Person-by-person, a population health initiative is boosting the well-being of Hudson County residents.
What do people in Hudson County need to stay healthy? Like residents of any big, diverse community, they need a whole gamut of services: chronic disease management, nutritional education, access to free health screenings and more. When people have those things, their health improves—and they’re able to avoid visits to the Emergency Department (ED) and admissions to the hospital.
Determining who needs which services and allocating resources is, in a nutshell, the concept of “population health.” That’s the high-level view. At ground level, individual actions and programs make the differences that add up to better community health overall: Teaching a 7-year-old boy to use his asthma inhaler correctly. Educating an older man on the side effects of his heart failure medication.
Helping an oncology patient get a program grant that covers the cost of a week’s vacation. Since 2012, population health has been a major initiative at Jersey City Medical Center (JCMC). “It’s in accord with the core mission of our hospital,” says Kwaku Gyekye, Director of Population Health and ACO (Accountable Care Organization) at JCMC. “As an anchor institution, we’re the be-all and end-all of medical care for many folks in the
community, and we need to make our services comprehensive.

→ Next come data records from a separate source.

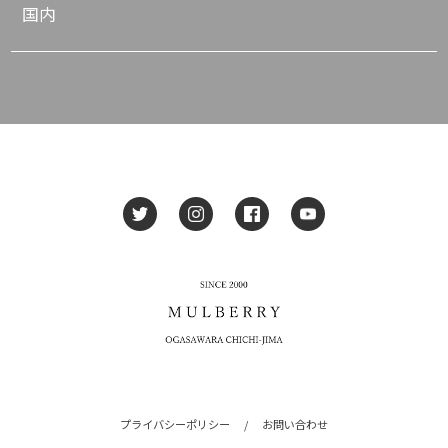
国内
プライバシーポリシー
/
お問い合わせ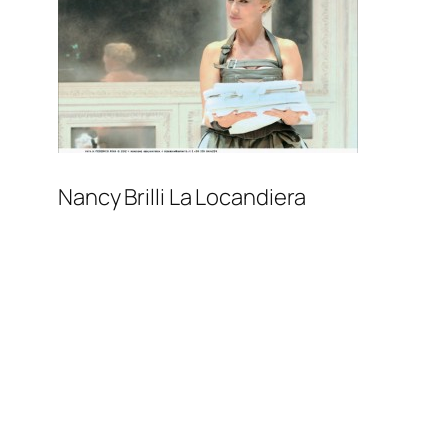
Nancy Brilli La Locandiera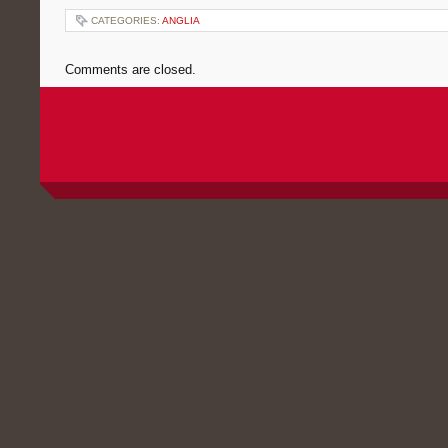
CATEGORIES:
ANGLIA
Comments are closed.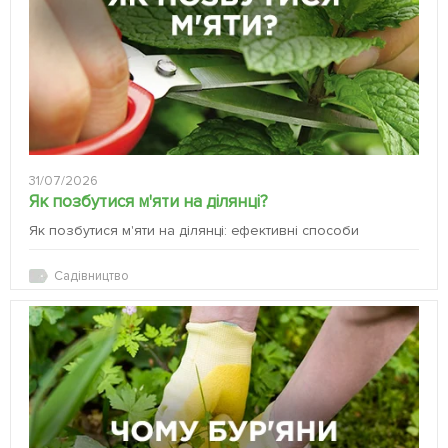
31/07/2026
Як позбутися м'яти на ділянці?
Як позбутися м'яти на ділянці: ефективні способи
Садівництво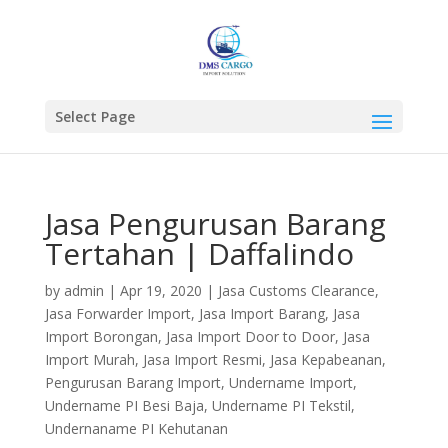
Select Page
Jasa Pengurusan Barang
Tertahan | Daffalindo
by
admin
|
Apr 19, 2020
|
Jasa Customs Clearance
,
Jasa Forwarder Import
,
Jasa Import Barang
,
Jasa
Import Borongan
,
Jasa Import Door to Door
,
Jasa
Import Murah
,
Jasa Import Resmi
,
Jasa Kepabeanan
,
Pengurusan Barang Import
,
Undername Import
,
Undername PI Besi Baja
,
Undername PI Tekstil
,
Undernaname PI Kehutanan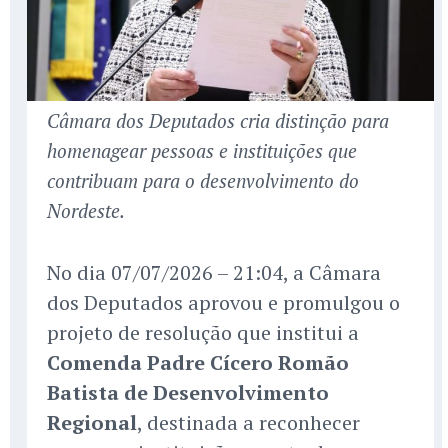
Câmara dos Deputados cria distinção para
homenagear pessoas e instituições que
contribuam para o desenvolvimento do
Nordeste.
No dia 07/07/2026 – 21:04, a Câmara
dos Deputados aprovou e promulgou o
projeto de resolução que institui a
Comenda Padre Cícero Romão
Batista de Desenvolvimento
Regional
, destinada a reconhecer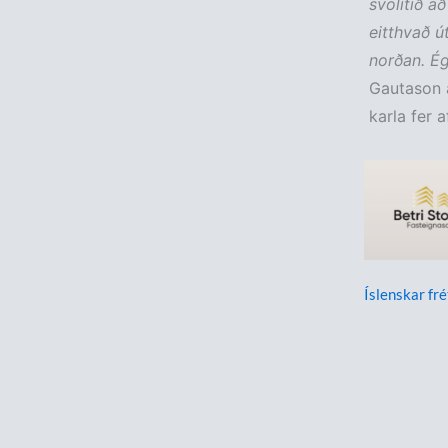
svolítið a
eitthvað ú
norðan. Ég
Gautason a
karla fer a
Íslenskar fré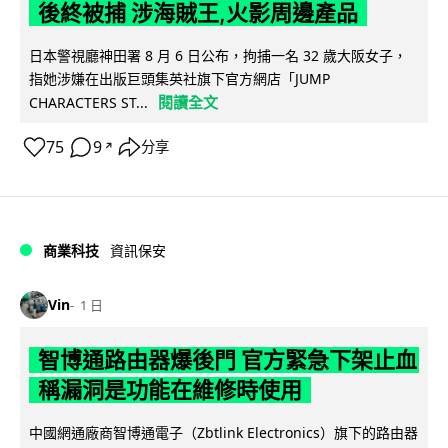
後終被捕 涉海賊王,火影周邊產品
日本警視廳神田署 8 月 6 日公布，拘捕一名 32 歲大阪女子，
指她涉嫌在出版巨頭集英社旗下官方網店「JUMP
閱讀全文
CHARACTERS ST...
75
9
分享
↗
商業科技
資訊保安
Vin
1 日
智博通路由器爆後門 官方緊急下架止血
稱漏洞是功能在維修時使用
中國網通廠商智博通電子（Zbtlink Electronics）旗下的路由器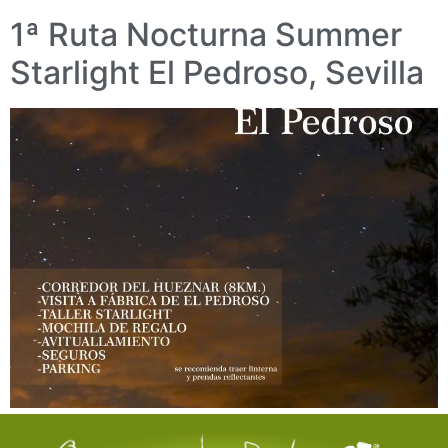
1ª Ruta Nocturna Summer
Starlight El Pedroso, Sevilla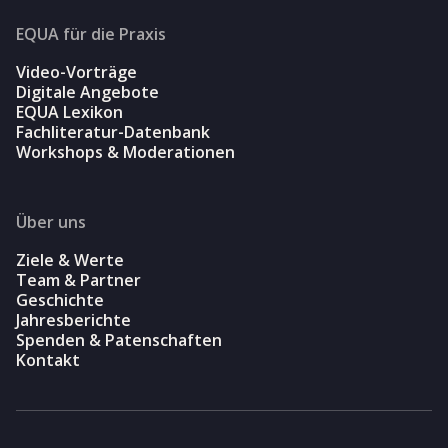
EQUA für die Praxis
Video-Vorträge
Digitale Angebote
EQUA Lexikon
Fachliteratur-Datenbank
Workshops & Moderationen
Über uns
Ziele & Werte
Team & Partner
Geschichte
Jahresberichte
Spenden & Patenschaften
Kontakt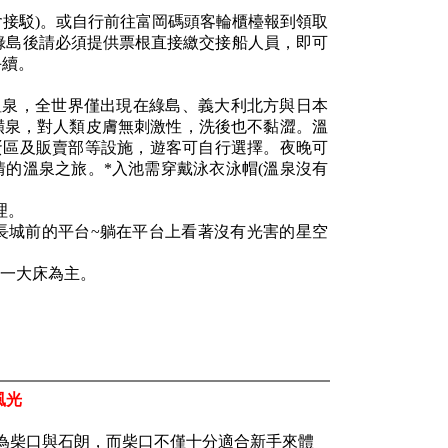
含接駁)。或自行前往富岡碼頭客輪櫃檯報到領取
達綠島後請必須提供票根直接繳交接船人員，即可
手續。
溫泉，全世界僅出現在綠島、義大利北方與日本
磺泉，對人類皮膚無刺激性，洗後也不黏澀。溫
蛋區及販賣部等設施，遊客可自行選擇。夜晚可
的溫泉之旅。*入池需穿戴泳衣泳帽(溫泉沒有
理。
長城前的平台~躺在平台上看著沒有光害的星空
一大床為主。
風光
別為柴口與石朗，而柴口不僅十分適合新手來體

“When people hear what we can provide, they’re amazed. Some of them keep waiting to hear what the catch is.” But there is no catch. Services
are available to any Hudson County resident, of any age, gender or socioeconomic status, and financial need is accommodated.
Outreach Everywhere
JCMC’s population health initiative formally began in 2012. The first step, says Gyekye, was collecting data from a variety of primary and secondary sources, including a comprehensive Community Health Needs Assessment, which is conducted by JCMC every three years. Gyekye and his team also looked at inpatient admissions, as well as ED and ambulatory visits. They analyzed the data for specific neighborhood needs based on ZIP codes, and put programs in place accordingly.
While management of chronic conditions, such as diabetes, hypertension, and kidney disease, is an ongoing concern, the population health initiative also began to invest heavily in connecting residents to primary and preventive care.

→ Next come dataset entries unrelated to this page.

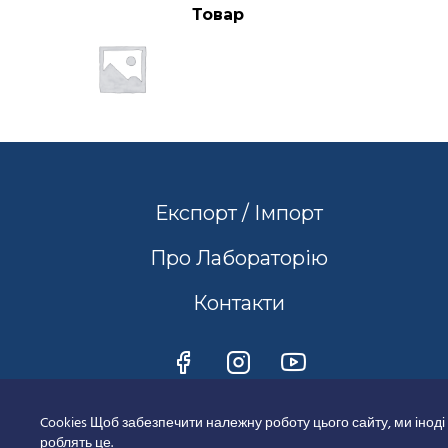
Товар
Експорт / Імпорт
Про Лабораторію
Контакти
Cookies Щоб забезпечити належну роботу цього сайту, ми іноді
роблять це.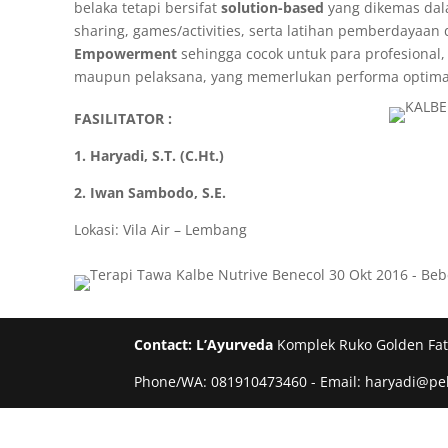
belaka tetapi bersifat
solution-based
yang dikemas dala
sharing, games/activities, serta latihan pemberdayaan 
Empowerment
sehingga cocok untuk para profesional, 
maupun pelaksana, yang memerlukan performa optimal
FASILITATOR :
1. Haryadi, S.T. (C.Ht.)
2. Iwan Sambodo, S.E.
Lokasi: Vila Air – Lembang
Contact:
L’Ayurveda
Komplek Ruko Golden Fatm
Phone/WA: 081910473460 - Email: haryadi@p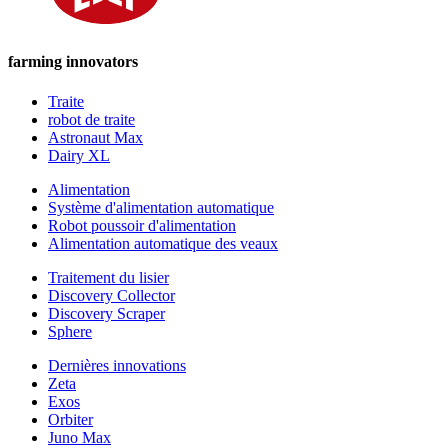
farming innovators
Traite
robot de traite
Astronaut Max
Dairy XL
Alimentation
Système d'alimentation automatique
Robot poussoir d'alimentation
Alimentation automatique des veaux
Traitement du lisier
Discovery Collector
Discovery Scraper
Sphere
Dernières innovations
Zeta
Exos
Orbiter
Juno Max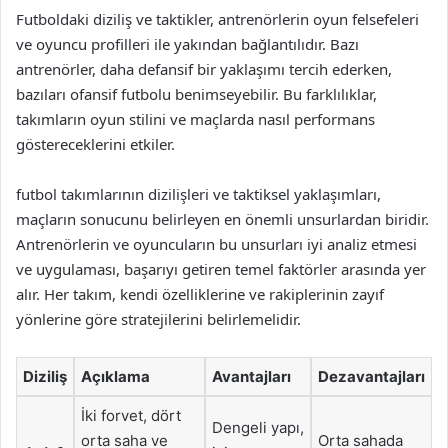
Futboldaki diziliş ve taktikler, antrenörlerin oyun felsefeleri
ve oyuncu profilleri ile yakından bağlantılıdır. Bazı
antrenörler, daha defansif bir yaklaşımı tercih ederken,
bazıları ofansif futbolu benimseyebilir. Bu farklılıklar,
takımların oyun stilini ve maçlarda nasıl performans
göstereceklerini etkiler.
futbol takımlarının dizilişleri ve taktiksel yaklaşımları,
maçların sonucunu belirleyen en önemli unsurlardan biridir.
Antrenörlerin ve oyuncuların bu unsurları iyi analiz etmesi
ve uygulaması, başarıyı getiren temel faktörler arasında yer
alır. Her takım, kendi özelliklerine ve rakiplerinin zayıf
yönlerine göre stratejilerini belirlemelidir.
Diziliş
Açıklama
Avantajları
Dezavantajları
İki forvet, dört
Dengeli yapı,
orta saha ve
Orta sahada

“We don’t wait for you to come to the hospital,” says Gyekye. “We undertake approximately 1,000 events a year, impacting about 35,000 people on an
annual basis. That can mean anything from doing basic screenings, to hosting a guest speaker at a community center, to doing targeted health screening fairs.” Patient navigators meet Hudson County residents where they are—senior centers, bingo nights, schools, homes.

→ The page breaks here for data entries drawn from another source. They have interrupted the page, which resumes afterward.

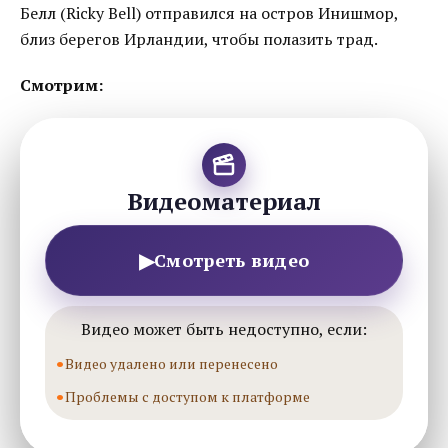
Белл (Ricky Bell) отправился на остров Инишмор,
близ берегов Ирландии, чтобы полазить трад.
Смотрим:
Видеоматериал
▶
Смотреть видео
Видео может быть недоступно, если:
Видео удалено или перенесено
Проблемы с доступом к платформе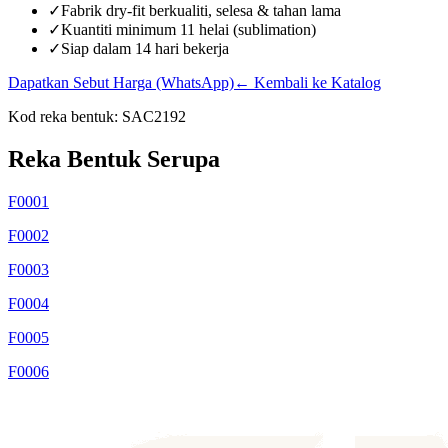
✓
Fabrik dry-fit berkualiti, selesa & tahan lama
✓
Kuantiti minimum 11 helai (sublimation)
✓
Siap dalam 14 hari bekerja
Dapatkan Sebut Harga (WhatsApp)
← Kembali ke Katalog
Kod reka bentuk:
SAC2192
Reka Bentuk Serupa
F0001
F0002
F0003
F0004
F0005
F0006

“Home visits are important because we get a different view than we can get anywhere else,” says Gyekye. “We might remove expired medication, or see that someone who’s suffering from asthma is living in a basement with mold or no proper ventilation.” The program can connect a resident with community resources to get remediation for the home. “But if a patient prefers, we’ll meet him or her in a neutral location, like a mall or coffee shop,” says Gyekye.
Measures of Success
For the first three years, the population health initiative was centralized in one department, which created protocols and training modules. The team built an electronic social services database to connect residents with services and programs. They trained patient navigators to help residents find housing, apply for Medicaid, prepare for job interviews and more.
Once the program was established, it was expanded throughout JCMC. “If you go to the orthopedic department, or to the renal, dental or eye clinics, you’ll find a linkage to population health,” explains Gyekye. The population health team also has created the free Reward Program. Membership provides discounts at certain businesses, restaurants and gyms.
What does success look like for this ambitious program? One metric is reducing ED utilization and unnecessary inpatient admissions, which have seen a marked reduction, says Gyekye. But the true tale is told through individual stories. “We had one patient who had a history of more than 70 hospital admissions for seizures,” says Sharnia Williams, Patient Navigation Program Coordinator. “We helped her get the change in medication she needed. In the first year, her hospital admissions were dramatically reduced, and she hasn’t been in the hospital since.”
“Our motivation is to see individuals in the community come back to us and tell us they now have a job, or they can now self-manage their chronic disease, or their health condition has improved,” says Gyekye. He looks forward to hearing more of those stories. “We’re a fully funded, entrenched
program, and we’re not going anywhere.”